Robert Lightfoot Jr.
Photographer: Andrew Harrer/Bloomberg

In its second year without a permanent leader, NASA has been trying to pivot back toward human spaceflight for the first time since the Space Shuttle program ended in 2011. Simultaneously, it faces critical decisions about how to end America’s role in the International Space Station. Now the career agency hand who had been steering the ship is leaving, too.

Lightfoot, a former director of NASA’s Marshall Space Flight Center in Huntsville, Alabama, began his career as a test engineer on the shuttle engine program. In a memo to NASA employees Monday, he said his announcement was made with “bittersweet feelings.”

“I leave NASA blessed with a career full of memories of stunning missions, cherished friendships, and an incredible hope for what is yet to come,” he wrote. A NASA spokesman declined to comment.

Lightfoot has served as the interim director since January 2017, when Charles Bolden resigned at the end of the Obama administration. President Donald Trump’s nominee to lead NASA, Oklahoma Congressman Jim Bridenstine, has been entangled in a partisan fight in the Senate.

Bridenstine, a Republican, “has the highest regard” for Lightfoot, “who has dedicated his life to the world's greatest space agency,” spokeswoman Sheryl Kaufman said in an email. The congressman “remains optimistic” regarding a confirmation vote soon, she said.

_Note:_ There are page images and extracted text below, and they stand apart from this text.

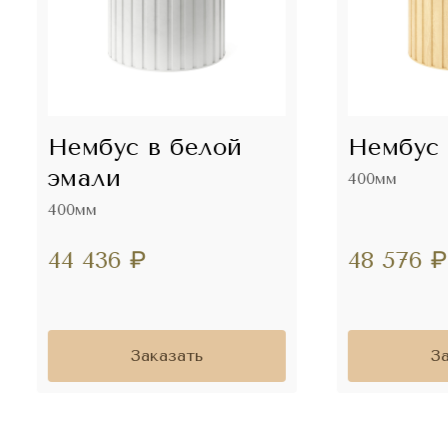
Нембус в белой
Нембус 
эмали
400мм
400мм
44 436
₽
48 576
₽
Заказать
З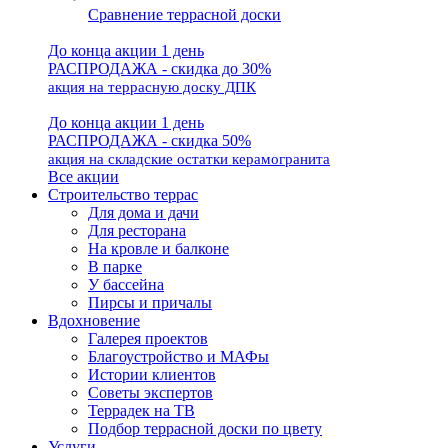
Сравнение террасной доски
До конца акции 1 день
РАСПРОДАЖА - скидка до 30%
акция на террасную доску ДПК
До конца акции 1 день
РАСПРОДАЖА - скидка 50%
акция на складские остатки керамогранита
Все акции
Строительство террас
Для дома и дачи
Для ресторана
На кровле и балконе
В парке
У бассейна
Пирсы и причалы
Вдохновение
Галерея проектов
Благоустройство и МАФы
Истории клиентов
Советы экспертов
Террадек на ТВ
Подбор террасной доски по цвету
Услуги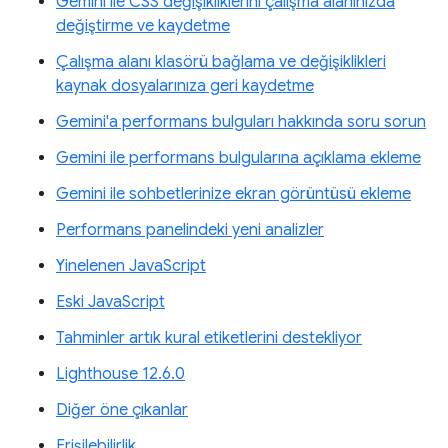
Gemini ile CSS değişikliklerini çalışma alanınızda
değiştirme ve kaydetme
Çalışma alanı klasörü bağlama ve değişiklikleri
kaynak dosyalarınıza geri kaydetme
Gemini'a performans bulguları hakkında soru sorun
Gemini ile performans bulgularına açıklama ekleme
Gemini ile sohbetlerinize ekran görüntüsü ekleme
Performans panelindeki yeni analizler
Yinelenen JavaScript
Eski JavaScript
Tahminler artık kural etiketlerini destekliyor
Lighthouse 12.6.0
Diğer öne çıkanlar
Erişilebilirlik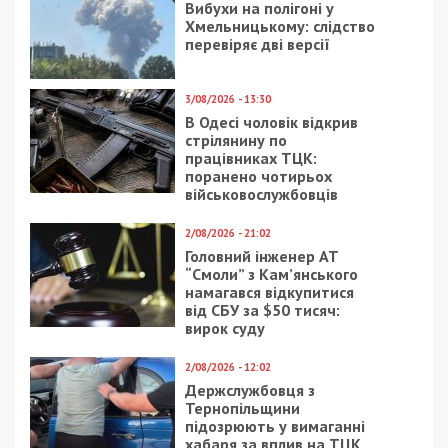
Вибухи на полігоні у
Хмельницькому: слідство
перевіряє дві версії
3/08/2026 - 13:30
В Одесі чоловік відкрив
стрілянину по
працівниках ТЦК:
поранено чотирьох
військовослужбовців
2/08/2026 - 21:02
Головний інженер АТ
“Смоли” з Кам’янського
намагався відкупитися
від СБУ за $50 тисяч:
вирок суду
2/08/2026 - 12:02
Держслужбовця з
Тернопільщини
підозрюють у вимаганні
хабаря за вплив на ТЦК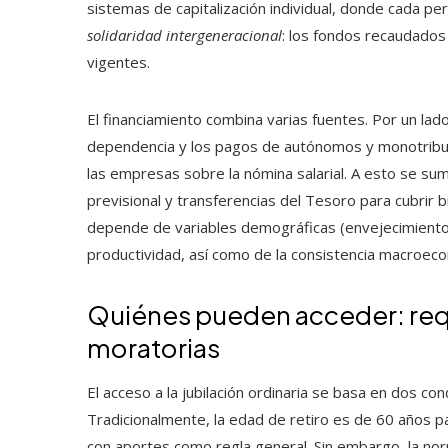
sistemas de capitalización individual, donde cada p
solidaridad intergeneracional
: los fondos recaudados 
vigentes.
El financiamiento combina varias fuentes. Por un lad
dependencia y los pagos de autónomos y monotributis
las empresas sobre la nómina salarial. A esto se su
previsional y transferencias del Tesoro para cubrir 
depende de variables demográficas (envejecimiento p
productividad, así como de la consistencia macroeco
Quiénes pueden acceder: requ
moratorias
El acceso a la jubilación ordinaria se basa en dos co
Tradicionalmente, la edad de retiro es de 60 años p
con aportes como regla general. Sin embargo, la nor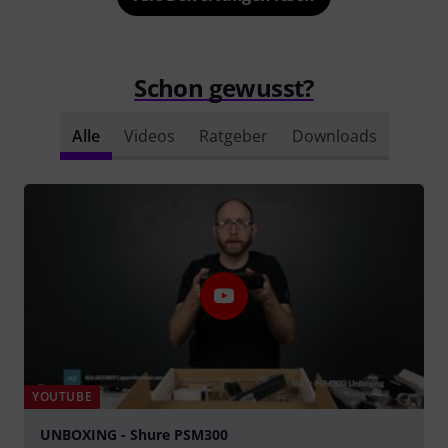
Schon gewusst?
Alle
Videos
Ratgeber
Downloads
YOUTUBE
UNBOXING - Shure PSM300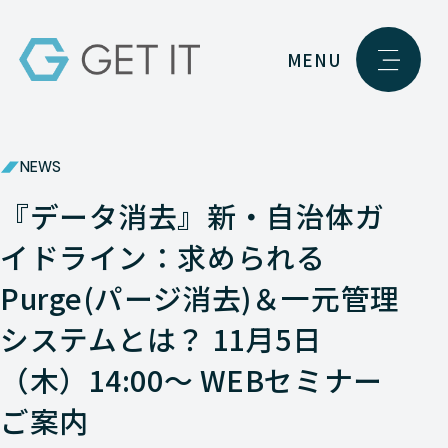
MENU
NEWS
『データ消去』新・自治体ガ
イドライン：求められる
Purge(パージ消去)＆一元管理
システムとは？ 11月5日
（木）14:00～ WEBセミナー
ご案内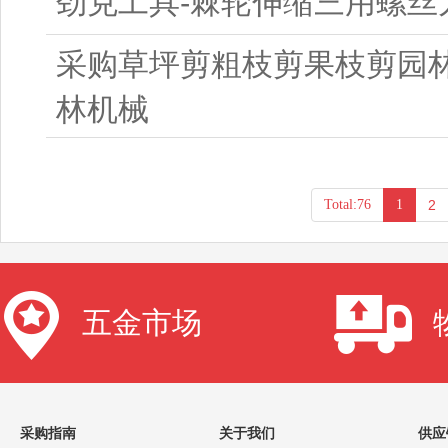
劲克工具-棘轮伸缩三用螺丝
采购草坪剪粗枝剪果枝剪园
林机械
Total:76
1
2
五金市场
采购指南
关于我们
供应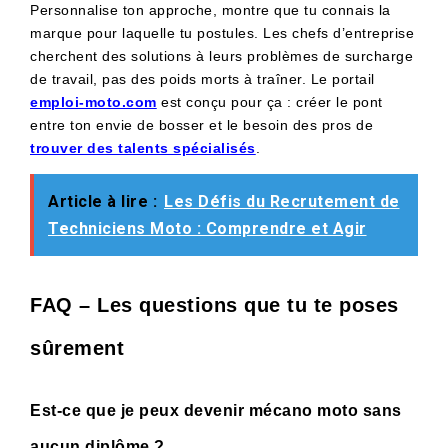
Personnalise ton approche, montre que tu connais la
marque pour laquelle tu postules. Les chefs d’entreprise
cherchent des solutions à leurs problèmes de surcharge
de travail, pas des poids morts à traîner. Le portail
emploi-moto.com
est conçu pour ça : créer le pont
entre ton envie de bosser et le besoin des pros de
trouver des talents spécialisés
.
Article à lire :
Les Défis du Recrutement de
Techniciens Moto : Comprendre et Agir
FAQ – Les questions que tu te poses
sûrement
Est-ce que je peux devenir mécano moto sans
aucun diplôme ?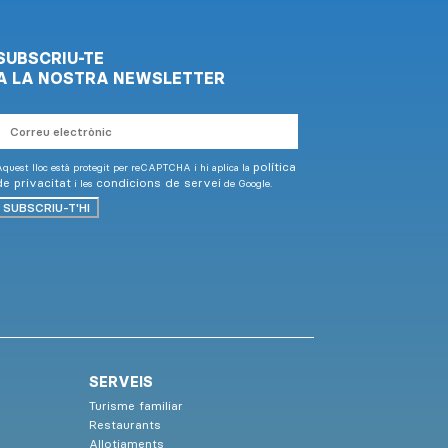
SUBSCRIU-TE
A LA NOSTRA NEWSLETTER
Correu
electrònic
política
quest lloc està protegit per reCAPTCHA i hi aplica la
de privacitat
condicions de servei
i les
de Google.
SUBSCRIU-T'HI
SERVEIS
Turisme familiar
Restaurants
Allotjaments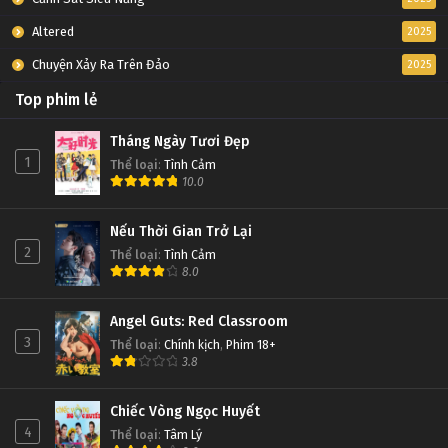
Altered
2025
Chuyện Xảy Ra Trên Đảo
2025
Top phim lẻ
Tháng Ngày Tươi Đẹp
1
Thể loại
:
Tình Cảm
10.0
Nếu Thời Gian Trở Lại
2
Thể loại
:
Tình Cảm
8.0
Angel Guts: Red Classroom
3
Thể loại
:
Chính kịch
,
Phim 18+
3.8
Chiếc Vòng Ngọc Huyết
4
Thể loại
:
Tâm Lý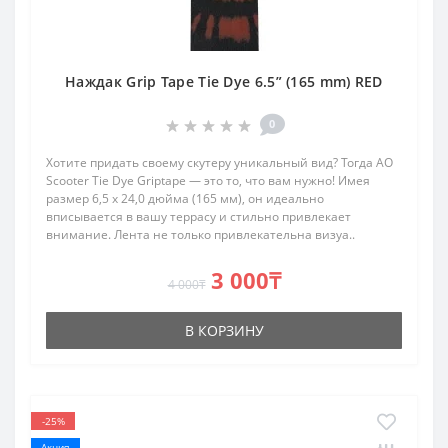
Наждак Grip Tape Tie Dye 6.5” (165 mm) RED
0
Хотите придать своему скутеру уникальный вид? Тогда AO
Scooter Tie Dye Griptape — это то, что вам нужно! Имея
размер 6,5 x 24,0 дюйма (165 мм), он идеально
вписывается в вашу террасу и стильно привлекает
внимание. Лента не только привлекательна визуа..
3 000₸
4 000₸
В КОРЗИНУ
-25%
Акция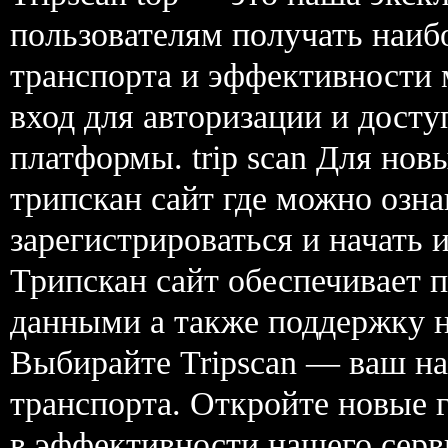
пользователям получать наиб
транспорта и эффективности 
вход для авторизации и дост
платформы. trip scan Для нов
трипскан сайт где можно озн
зарегистрироваться и начать 
Трипскан сайт обеспечивает п
данными а также поддержку на
Выбирайте Tripscan — ваш на
транспорта. Откройте новые г
в эффективности нашего сер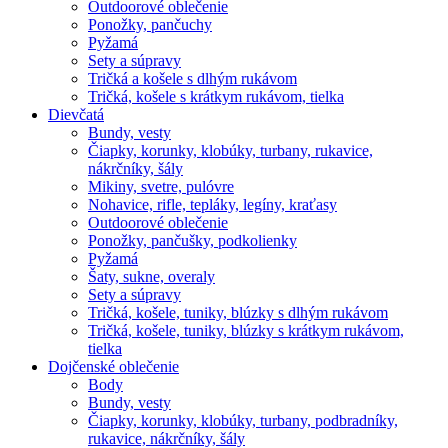
Outdoorové oblečenie
Ponožky, pančuchy
Pyžamá
Sety a súpravy
Tričká a košele s dlhým rukávom
Tričká, košele s krátkym rukávom, tielka
Dievčatá
Bundy, vesty
Čiapky, korunky, klobúky, turbany, rukavice,
nákrčníky, šály
Mikiny, svetre, pulóvre
Nohavice, rifle, tepláky, legíny, kraťasy
Outdoorové oblečenie
Ponožky, pančušky, podkolienky
Pyžamá
Šaty, sukne, overaly
Sety a súpravy
Tričká, košele, tuniky, blúzky s dlhým rukávom
Tričká, košele, tuniky, blúzky s krátkym rukávom,
tielka
Dojčenské oblečenie
Body
Bundy, vesty
Čiapky, korunky, klobúky, turbany, podbradníky,
rukavice, nákrčníky, šály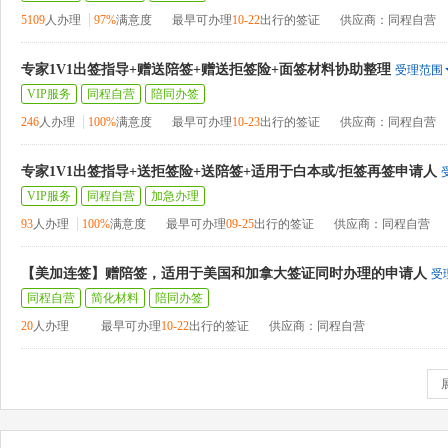
5109
人办理
97%
满意度
最早可办理
10-22
出行的签证
供应商：同程自营
专家1V1出签指导+赠送陪签+赠送拒签险+面签材料协助整理
受理范围
VIP服务
同程自营
陪同办签
246
人办理
100%
满意度
最早可办理
10-23
出行的签证
供应商：同程自营
专家1V1出签指导+送拒签险+送陪签+适用于白本或/拒签再签申请人
VIP服务
同程自营
加急办理
93
人办理
100%
满意度
最早可办理
09-25
出行的签证
供应商：同程自营
【美加连签】赠陪签，适用于美国和加拿大签证同时办理的申请人
受
同程自营
简化材料
陪同办签
20
人办理
最早可办理
10-22
出行的签证
供应商：同程自营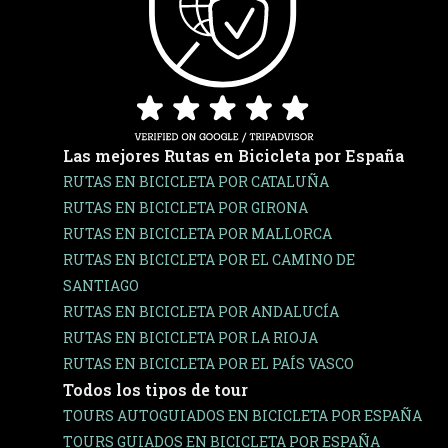
Las mejores Rutas en Bicicleta por España
RUTAS EN BICICLETA POR CATALUÑA
RUTAS EN BICICLETA POR GIRONA
RUTAS EN BICICLETA POR MALLORCA
RUTAS EN BICICLETA POR EL CAMINO DE
SANTIAGO
RUTAS EN BICICLETA POR ANDALUCÍA
RUTAS EN BICICLETA POR LA RIOJA
RUTAS EN BICICLETA POR EL PAÍS VASCO
Todos los tipos de tour
TOURS AUTOGUIADOS EN BICICLETA POR ESPAÑA
TOURS GUIADOS EN BICICLETA POR ESPAÑA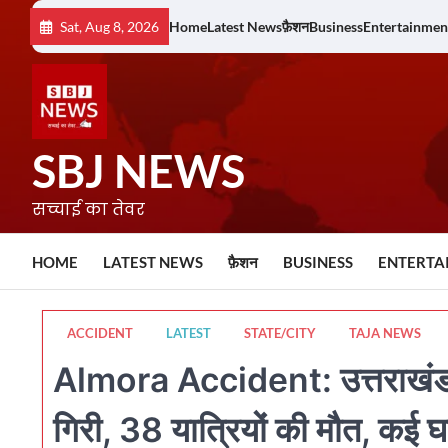
Skip
Sat, Aug 8, 2026
Home
Latest News
फ़ैशन
Business
Entertainmen
to
content
SBJ NEWS
सच्चाई का तेवर
HOME
LATEST NEWS
फ़ैशन
BUSINESS
ENTERTA
ACCIDENT
LATEST
STATE/CITY
TAJA NEWS
Almora Accident: उत्तराखंड में 
गिरी, 38 यात्रियों की मौत, कई 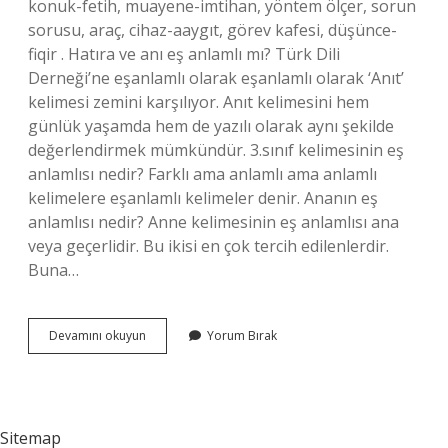
konuk-fetih, muayene-imtihan, yöntem ölçer, sorun
sorusu, araç, cihaz-aaygıt, görev kafesi, düşünce-
fiqir . Hatıra ve anı eş anlamlı mı? Türk Dili
Derneği’ne eşanlamlı olarak eşanlamlı olarak ‘Anıt’
kelimesi zemini karşılıyor. Anıt kelimesini hem
günlük yaşamda hem de yazılı olarak aynı şekilde
değerlendirmek mümkündür. 3.sınıf kelimesinin eş
anlamlısı nedir? Farklı ama anlamlı ama anlamlı
kelimelere eşanlamlı kelimeler denir. Ananın eş
anlamlısı nedir? Anne kelimesinin eş anlamlısı ana
veya geçerlidir. Bu ikisi en çok tercih edilenlerdir.
Buna…
Anın
Devamını okuyun
Yorum Bırak
Eş
Anlamı
Ne
Sitemap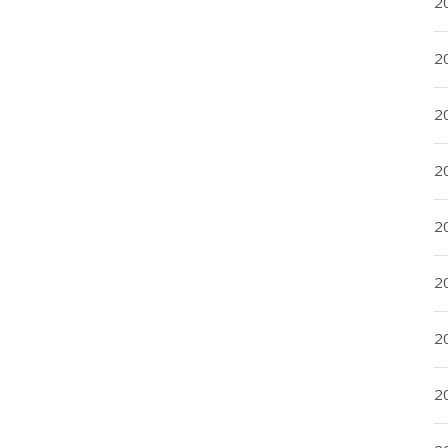
2
2
2
2
20
20
2
20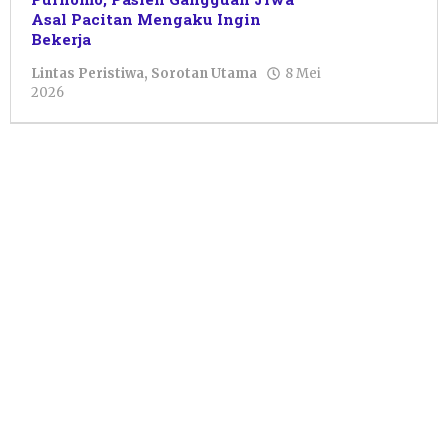
Asal Pacitan Mengaku Ingin
Bekerja
Lintas Peristiwa
,
Sorotan Utama
8 Mei
oleh
2026
Sulthan
Shalahuddin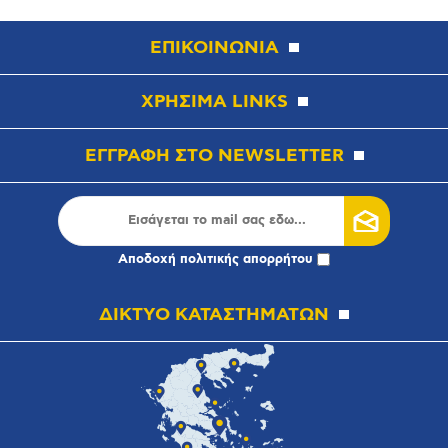
ΕΠΙΚΟΙΝΩΝΙΑ
ΧΡΗΣΙΜΑ LINKS
ΕΓΓΡΑΦΗ ΣΤΟ NEWSLETTER
Αποδοχή
πολιτικής απορρήτου
ΔΙΚΤΥΟ ΚΑΤΑΣΤΗΜΑΤΩΝ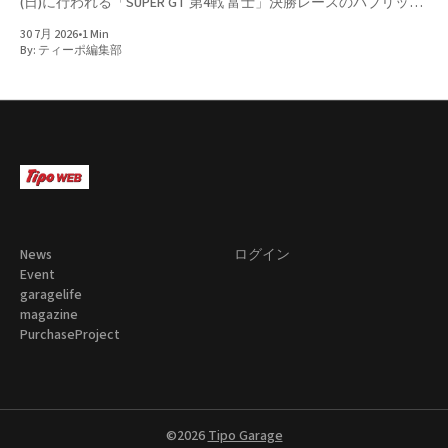
(日)に行われる「SUPER GT 第4戦 富士」決勝レースのパブリック
ビューイングを開催する。併せてレーシングドライバーの平手晃
30 7月 2026
•
1 Min
平選手と余郷 敦選手を迎えたトークショーや、キッズ向けのバ
By:
ティーポ編集部
ルーンアートを実施するとともに、ボッシュ本社に隣接するボッ
シュ ホール1階のギャラリーにて「Bosch × SUPER GT 写真展」も
開催するとのこと。 【イベント概要】 SUPER GT 第4戦 パブリッ
クビューイング at ボッシュ本社 supported by J SPORTS 開催日
時： 2026年8月2日（日）12:30～16:30（12:00開場）※予定 12:30
～ トークショー 13:
News
ログイン
Event
garagelife
magazine
PurchaseProject
©2026
Tipo Garage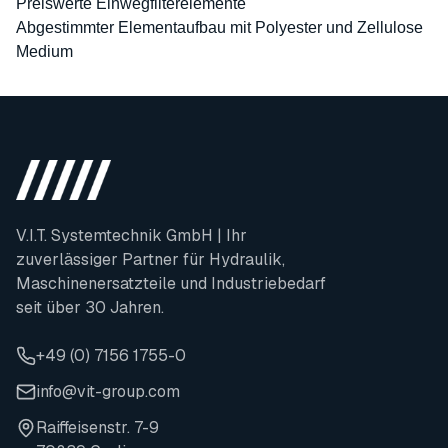
Preiswerte Einwegfilterelemente
Abgestimmter Elementaufbau mit Polyester und Zellulose
Medium
V.I.T. Systemtechnik GmbH | Ihr
zuverlässiger Partner für Hydraulik,
Maschinenersatzteile und Industriebedarf
seit über 30 Jahren.
+49 (0) 7156 1755-0
info@vit-group.com
Raiffeisenstr. 7-9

Florida Senator Bill Nelson, who has led Senate Democrats in their unified opposition to Bridenstine, said there are “a number of highly qualified individuals” at NASA who could replace Lightfoot. “Longer term, the White House needs to nominate a space professional for NASA administrator who will actually garner strong bipartisan support,” Nelson said in a statement. “The current nominee doesn’t have the votes.”